Stored records
──────────────────────────────

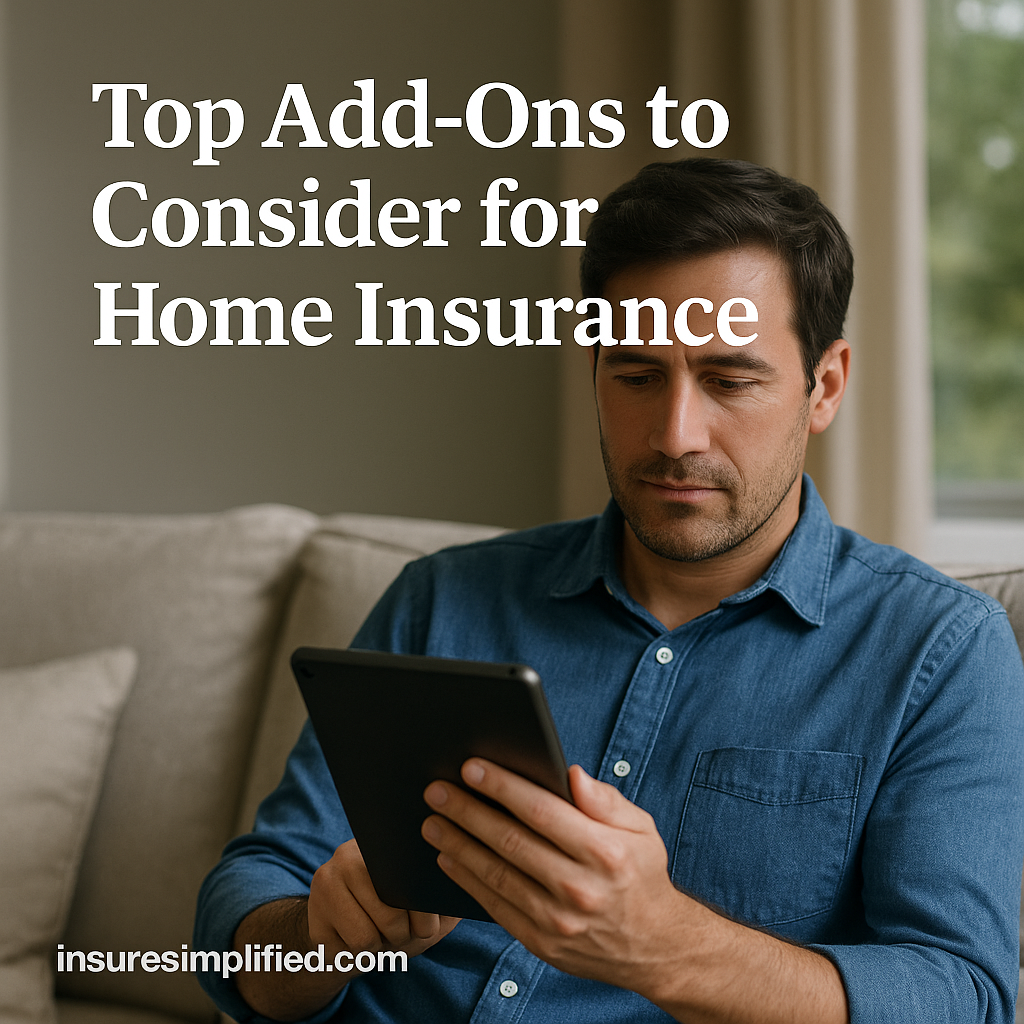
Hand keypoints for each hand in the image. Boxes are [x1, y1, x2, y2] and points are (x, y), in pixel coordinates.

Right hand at [235, 841, 460, 1021]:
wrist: (341, 941)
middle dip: (404, 935)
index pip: (414, 872)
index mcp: (386, 843)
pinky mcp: (315, 907)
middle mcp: (352, 851)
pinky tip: (355, 940)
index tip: (427, 926)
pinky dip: (361, 955)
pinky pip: (352, 947)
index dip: (425, 910)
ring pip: (372, 934)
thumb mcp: (425, 909)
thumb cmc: (393, 922)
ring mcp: (328, 876)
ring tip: (378, 934)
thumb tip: (465, 892)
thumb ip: (446, 899)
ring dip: (382, 946)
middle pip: (393, 910)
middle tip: (398, 933)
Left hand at [420, 759, 689, 995]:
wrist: (655, 948)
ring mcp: (558, 920)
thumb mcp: (642, 829)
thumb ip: (606, 800)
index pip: (542, 810)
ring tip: (432, 822)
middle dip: (468, 811)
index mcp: (605, 852)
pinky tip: (449, 857)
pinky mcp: (541, 943)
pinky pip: (496, 906)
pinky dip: (467, 881)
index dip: (502, 786)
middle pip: (510, 841)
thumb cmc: (641, 876)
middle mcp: (580, 887)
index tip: (471, 767)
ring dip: (458, 845)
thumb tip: (571, 774)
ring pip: (496, 875)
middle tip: (437, 790)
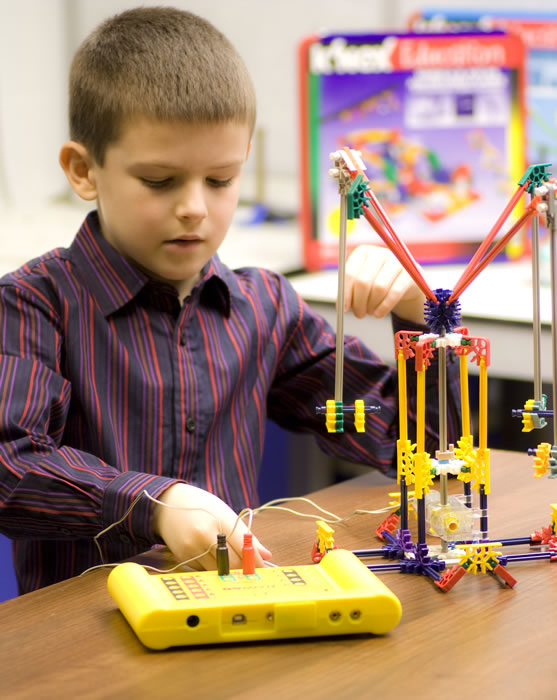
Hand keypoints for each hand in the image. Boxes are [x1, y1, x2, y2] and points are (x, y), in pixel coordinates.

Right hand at [152, 483, 271, 570]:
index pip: (243, 546)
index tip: (264, 568)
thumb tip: (266, 555)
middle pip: (232, 563)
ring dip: (229, 571)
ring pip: (219, 571)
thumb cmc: (201, 506)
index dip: (255, 560)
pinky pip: (205, 570)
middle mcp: (204, 536)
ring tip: (233, 562)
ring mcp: (192, 549)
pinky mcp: (184, 559)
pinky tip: (212, 557)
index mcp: (219, 520)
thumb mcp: (225, 513)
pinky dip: (213, 568)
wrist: (167, 505)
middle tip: (252, 571)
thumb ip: (246, 536)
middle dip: (244, 569)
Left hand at [344, 244, 425, 324]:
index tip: (344, 308)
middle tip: (358, 315)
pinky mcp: (410, 273)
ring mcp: (396, 261)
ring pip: (379, 288)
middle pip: (363, 281)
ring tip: (370, 312)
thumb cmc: (377, 282)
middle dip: (359, 302)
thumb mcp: (362, 282)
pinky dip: (384, 307)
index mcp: (363, 252)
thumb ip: (349, 290)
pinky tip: (379, 314)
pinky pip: (394, 293)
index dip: (345, 293)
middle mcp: (379, 253)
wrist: (404, 282)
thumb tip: (340, 306)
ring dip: (372, 306)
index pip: (350, 273)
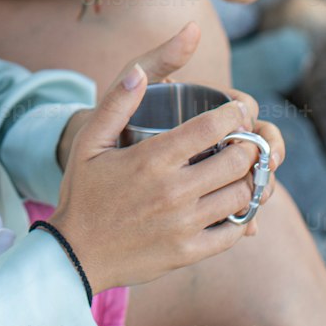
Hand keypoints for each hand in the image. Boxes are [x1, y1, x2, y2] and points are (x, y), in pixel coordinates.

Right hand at [51, 23, 280, 293]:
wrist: (76, 253)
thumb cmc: (83, 192)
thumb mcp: (89, 142)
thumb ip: (116, 103)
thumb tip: (139, 71)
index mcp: (151, 159)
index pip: (210, 128)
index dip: (233, 114)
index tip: (237, 110)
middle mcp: (172, 191)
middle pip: (237, 160)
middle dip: (249, 143)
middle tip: (246, 139)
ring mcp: (184, 224)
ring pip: (242, 195)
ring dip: (249, 178)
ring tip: (242, 170)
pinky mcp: (189, 252)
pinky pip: (235, 231)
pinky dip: (243, 216)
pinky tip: (233, 204)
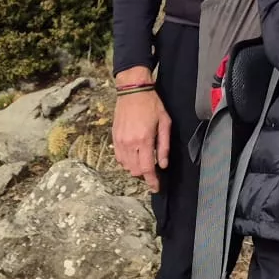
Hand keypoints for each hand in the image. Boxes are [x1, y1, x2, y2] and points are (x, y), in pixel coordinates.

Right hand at [111, 72, 170, 193]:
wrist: (132, 90)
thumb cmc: (152, 104)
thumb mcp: (165, 123)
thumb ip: (164, 146)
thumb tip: (163, 165)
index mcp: (144, 139)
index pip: (147, 169)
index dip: (152, 181)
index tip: (156, 188)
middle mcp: (130, 143)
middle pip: (135, 170)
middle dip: (145, 175)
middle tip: (153, 170)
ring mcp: (120, 141)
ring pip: (126, 166)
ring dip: (136, 168)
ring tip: (144, 161)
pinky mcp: (114, 138)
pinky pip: (118, 158)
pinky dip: (126, 162)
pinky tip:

──────────────────────────────

• _INSTRUCTIONS FOR THE TASK_: Copy only this part of the entries above: the line with "middle dip: (404, 935)", the line with "ring pip: (372, 934)", and the lines between, all exactly as written.

• _RESPONSE TO THIS TASK_:
middle dip: (404, 935)
index pip: (414, 872)
index mcp: (386, 843)
pinky mcp: (315, 907)
middle mcp: (352, 851)
pinky tip: (355, 940)
index tip: (427, 926)
pinky dip: (361, 955)
pinky pip: (352, 947)
index dip: (425, 910)
ring pip: (372, 934)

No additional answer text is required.